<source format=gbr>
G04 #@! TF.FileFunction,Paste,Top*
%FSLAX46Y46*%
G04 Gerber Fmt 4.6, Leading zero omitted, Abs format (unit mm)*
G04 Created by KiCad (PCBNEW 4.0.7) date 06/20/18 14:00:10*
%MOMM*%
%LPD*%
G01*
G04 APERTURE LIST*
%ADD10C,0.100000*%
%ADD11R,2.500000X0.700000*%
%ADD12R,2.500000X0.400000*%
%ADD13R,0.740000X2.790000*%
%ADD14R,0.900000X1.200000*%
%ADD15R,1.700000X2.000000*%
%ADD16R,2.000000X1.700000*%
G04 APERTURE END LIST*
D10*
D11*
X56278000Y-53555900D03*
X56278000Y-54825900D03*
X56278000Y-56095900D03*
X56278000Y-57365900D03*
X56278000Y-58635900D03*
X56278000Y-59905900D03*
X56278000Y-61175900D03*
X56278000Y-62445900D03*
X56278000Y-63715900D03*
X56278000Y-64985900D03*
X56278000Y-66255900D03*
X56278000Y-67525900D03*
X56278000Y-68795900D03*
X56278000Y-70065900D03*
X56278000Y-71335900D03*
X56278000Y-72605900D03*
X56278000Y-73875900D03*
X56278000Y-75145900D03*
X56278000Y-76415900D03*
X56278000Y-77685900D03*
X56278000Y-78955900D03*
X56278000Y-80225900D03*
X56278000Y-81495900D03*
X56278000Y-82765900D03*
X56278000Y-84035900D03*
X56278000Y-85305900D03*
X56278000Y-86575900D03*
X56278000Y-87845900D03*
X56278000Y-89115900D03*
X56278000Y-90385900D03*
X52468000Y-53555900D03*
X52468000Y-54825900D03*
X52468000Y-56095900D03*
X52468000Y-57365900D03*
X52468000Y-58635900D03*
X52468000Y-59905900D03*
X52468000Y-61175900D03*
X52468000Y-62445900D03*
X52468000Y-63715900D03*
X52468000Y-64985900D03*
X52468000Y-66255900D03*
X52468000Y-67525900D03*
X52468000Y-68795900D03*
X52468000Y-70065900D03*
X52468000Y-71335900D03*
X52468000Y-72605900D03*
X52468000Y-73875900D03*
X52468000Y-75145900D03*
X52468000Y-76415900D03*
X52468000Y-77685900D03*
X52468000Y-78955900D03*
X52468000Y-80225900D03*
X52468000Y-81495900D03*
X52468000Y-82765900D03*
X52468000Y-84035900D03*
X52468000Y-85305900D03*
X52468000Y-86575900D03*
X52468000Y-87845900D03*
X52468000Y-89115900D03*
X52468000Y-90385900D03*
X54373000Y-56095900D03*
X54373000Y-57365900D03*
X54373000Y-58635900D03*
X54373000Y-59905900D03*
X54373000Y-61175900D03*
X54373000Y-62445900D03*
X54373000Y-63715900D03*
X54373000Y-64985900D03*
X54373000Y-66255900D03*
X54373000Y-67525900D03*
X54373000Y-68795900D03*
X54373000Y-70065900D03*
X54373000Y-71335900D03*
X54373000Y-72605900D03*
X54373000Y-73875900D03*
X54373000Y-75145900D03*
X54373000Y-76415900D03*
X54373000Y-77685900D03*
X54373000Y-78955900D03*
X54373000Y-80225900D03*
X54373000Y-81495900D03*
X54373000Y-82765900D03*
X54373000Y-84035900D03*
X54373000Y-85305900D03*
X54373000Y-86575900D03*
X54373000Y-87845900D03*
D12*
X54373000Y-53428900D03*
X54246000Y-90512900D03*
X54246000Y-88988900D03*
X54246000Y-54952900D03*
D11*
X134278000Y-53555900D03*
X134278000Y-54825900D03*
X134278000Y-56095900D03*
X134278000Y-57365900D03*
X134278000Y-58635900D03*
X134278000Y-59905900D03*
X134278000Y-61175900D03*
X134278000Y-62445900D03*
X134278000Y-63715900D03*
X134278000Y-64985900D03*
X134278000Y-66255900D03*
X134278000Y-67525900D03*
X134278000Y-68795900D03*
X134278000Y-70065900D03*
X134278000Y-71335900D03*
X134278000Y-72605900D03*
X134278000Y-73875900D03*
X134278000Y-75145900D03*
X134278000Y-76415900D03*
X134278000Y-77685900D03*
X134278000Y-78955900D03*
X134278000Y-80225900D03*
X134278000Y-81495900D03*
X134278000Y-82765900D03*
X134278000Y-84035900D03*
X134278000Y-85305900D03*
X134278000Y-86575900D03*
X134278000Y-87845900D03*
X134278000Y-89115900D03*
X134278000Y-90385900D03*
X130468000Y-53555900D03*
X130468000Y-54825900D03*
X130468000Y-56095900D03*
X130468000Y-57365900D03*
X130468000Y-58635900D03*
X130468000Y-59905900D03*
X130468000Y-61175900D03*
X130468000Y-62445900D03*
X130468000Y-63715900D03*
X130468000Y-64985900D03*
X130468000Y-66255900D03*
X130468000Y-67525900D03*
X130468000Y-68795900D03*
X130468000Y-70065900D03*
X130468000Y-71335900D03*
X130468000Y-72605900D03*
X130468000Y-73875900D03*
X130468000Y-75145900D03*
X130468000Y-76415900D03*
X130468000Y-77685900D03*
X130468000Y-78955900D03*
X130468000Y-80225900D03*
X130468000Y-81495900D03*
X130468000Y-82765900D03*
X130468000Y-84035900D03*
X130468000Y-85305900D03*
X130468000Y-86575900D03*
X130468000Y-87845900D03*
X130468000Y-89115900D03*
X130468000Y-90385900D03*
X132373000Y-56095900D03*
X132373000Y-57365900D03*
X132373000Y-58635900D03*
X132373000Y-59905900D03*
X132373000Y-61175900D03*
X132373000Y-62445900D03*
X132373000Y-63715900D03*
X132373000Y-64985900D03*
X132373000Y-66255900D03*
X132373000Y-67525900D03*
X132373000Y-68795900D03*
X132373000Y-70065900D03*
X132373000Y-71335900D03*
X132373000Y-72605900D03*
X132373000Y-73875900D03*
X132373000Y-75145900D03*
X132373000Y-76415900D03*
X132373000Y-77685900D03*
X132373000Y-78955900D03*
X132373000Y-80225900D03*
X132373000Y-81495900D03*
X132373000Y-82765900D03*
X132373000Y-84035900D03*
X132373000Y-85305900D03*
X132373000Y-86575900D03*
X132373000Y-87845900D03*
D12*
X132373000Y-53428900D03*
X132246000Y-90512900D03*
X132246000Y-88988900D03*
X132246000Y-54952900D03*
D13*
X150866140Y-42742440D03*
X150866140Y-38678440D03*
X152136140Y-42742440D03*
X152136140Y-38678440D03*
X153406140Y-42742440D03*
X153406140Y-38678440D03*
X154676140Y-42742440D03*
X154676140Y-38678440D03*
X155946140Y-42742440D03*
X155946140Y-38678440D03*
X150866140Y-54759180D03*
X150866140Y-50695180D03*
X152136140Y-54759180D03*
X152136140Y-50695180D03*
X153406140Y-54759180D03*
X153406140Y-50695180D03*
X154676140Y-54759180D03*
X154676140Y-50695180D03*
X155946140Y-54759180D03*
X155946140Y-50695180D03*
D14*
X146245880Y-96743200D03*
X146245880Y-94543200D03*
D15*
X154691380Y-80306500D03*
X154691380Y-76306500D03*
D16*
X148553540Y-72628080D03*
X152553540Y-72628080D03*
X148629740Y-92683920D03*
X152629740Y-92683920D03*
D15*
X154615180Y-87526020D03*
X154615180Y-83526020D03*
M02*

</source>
* * *
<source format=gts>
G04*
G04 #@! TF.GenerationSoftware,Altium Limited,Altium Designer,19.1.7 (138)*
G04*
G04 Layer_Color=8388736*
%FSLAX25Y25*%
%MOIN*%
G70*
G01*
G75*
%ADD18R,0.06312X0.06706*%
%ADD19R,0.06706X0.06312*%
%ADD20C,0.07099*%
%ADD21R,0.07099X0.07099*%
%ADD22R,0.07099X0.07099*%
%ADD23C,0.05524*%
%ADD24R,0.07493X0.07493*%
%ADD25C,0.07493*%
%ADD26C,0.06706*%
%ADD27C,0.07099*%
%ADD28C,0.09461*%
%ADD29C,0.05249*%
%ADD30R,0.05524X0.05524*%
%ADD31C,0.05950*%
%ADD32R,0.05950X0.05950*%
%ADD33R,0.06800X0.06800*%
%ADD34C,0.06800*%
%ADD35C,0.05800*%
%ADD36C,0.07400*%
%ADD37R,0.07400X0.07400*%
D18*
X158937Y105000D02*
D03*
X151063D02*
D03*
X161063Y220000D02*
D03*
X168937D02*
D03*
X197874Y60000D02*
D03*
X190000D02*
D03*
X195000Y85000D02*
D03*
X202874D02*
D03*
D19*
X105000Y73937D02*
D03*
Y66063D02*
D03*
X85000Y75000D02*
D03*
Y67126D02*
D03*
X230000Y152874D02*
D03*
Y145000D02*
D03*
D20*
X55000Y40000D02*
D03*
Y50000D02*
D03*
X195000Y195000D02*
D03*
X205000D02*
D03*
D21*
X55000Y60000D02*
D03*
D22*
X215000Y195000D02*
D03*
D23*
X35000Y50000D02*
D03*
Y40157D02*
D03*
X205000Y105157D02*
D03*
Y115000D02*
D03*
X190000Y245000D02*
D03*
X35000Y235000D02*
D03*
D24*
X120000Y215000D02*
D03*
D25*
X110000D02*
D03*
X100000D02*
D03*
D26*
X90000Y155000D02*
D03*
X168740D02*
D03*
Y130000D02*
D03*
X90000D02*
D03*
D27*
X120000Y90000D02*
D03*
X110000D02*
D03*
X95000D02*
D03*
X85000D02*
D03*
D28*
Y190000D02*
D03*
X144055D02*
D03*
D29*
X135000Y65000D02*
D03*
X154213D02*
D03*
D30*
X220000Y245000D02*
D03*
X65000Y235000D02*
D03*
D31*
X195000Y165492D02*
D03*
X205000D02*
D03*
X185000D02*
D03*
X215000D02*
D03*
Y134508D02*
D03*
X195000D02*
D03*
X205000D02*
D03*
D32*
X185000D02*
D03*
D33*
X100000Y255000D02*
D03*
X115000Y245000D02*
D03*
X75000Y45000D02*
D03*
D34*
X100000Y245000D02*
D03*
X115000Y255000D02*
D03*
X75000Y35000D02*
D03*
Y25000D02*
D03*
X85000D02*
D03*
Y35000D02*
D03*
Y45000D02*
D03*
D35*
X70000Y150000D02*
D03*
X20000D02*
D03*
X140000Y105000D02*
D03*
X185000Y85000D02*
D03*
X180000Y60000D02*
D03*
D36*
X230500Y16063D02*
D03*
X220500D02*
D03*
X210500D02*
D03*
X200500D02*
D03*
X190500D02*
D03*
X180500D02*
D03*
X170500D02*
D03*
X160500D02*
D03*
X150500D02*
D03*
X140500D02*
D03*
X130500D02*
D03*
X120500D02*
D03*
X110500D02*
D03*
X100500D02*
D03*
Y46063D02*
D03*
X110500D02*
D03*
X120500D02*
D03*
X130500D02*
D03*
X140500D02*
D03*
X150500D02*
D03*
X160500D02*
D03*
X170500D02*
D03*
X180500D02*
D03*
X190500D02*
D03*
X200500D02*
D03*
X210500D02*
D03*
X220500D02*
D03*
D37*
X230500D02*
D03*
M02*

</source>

> What is needed:
Show a copy of each line from the data that includes the word "APERTURE".

> Response below:
G04 APERTURE LIST*
G04 APERTURE END LIST*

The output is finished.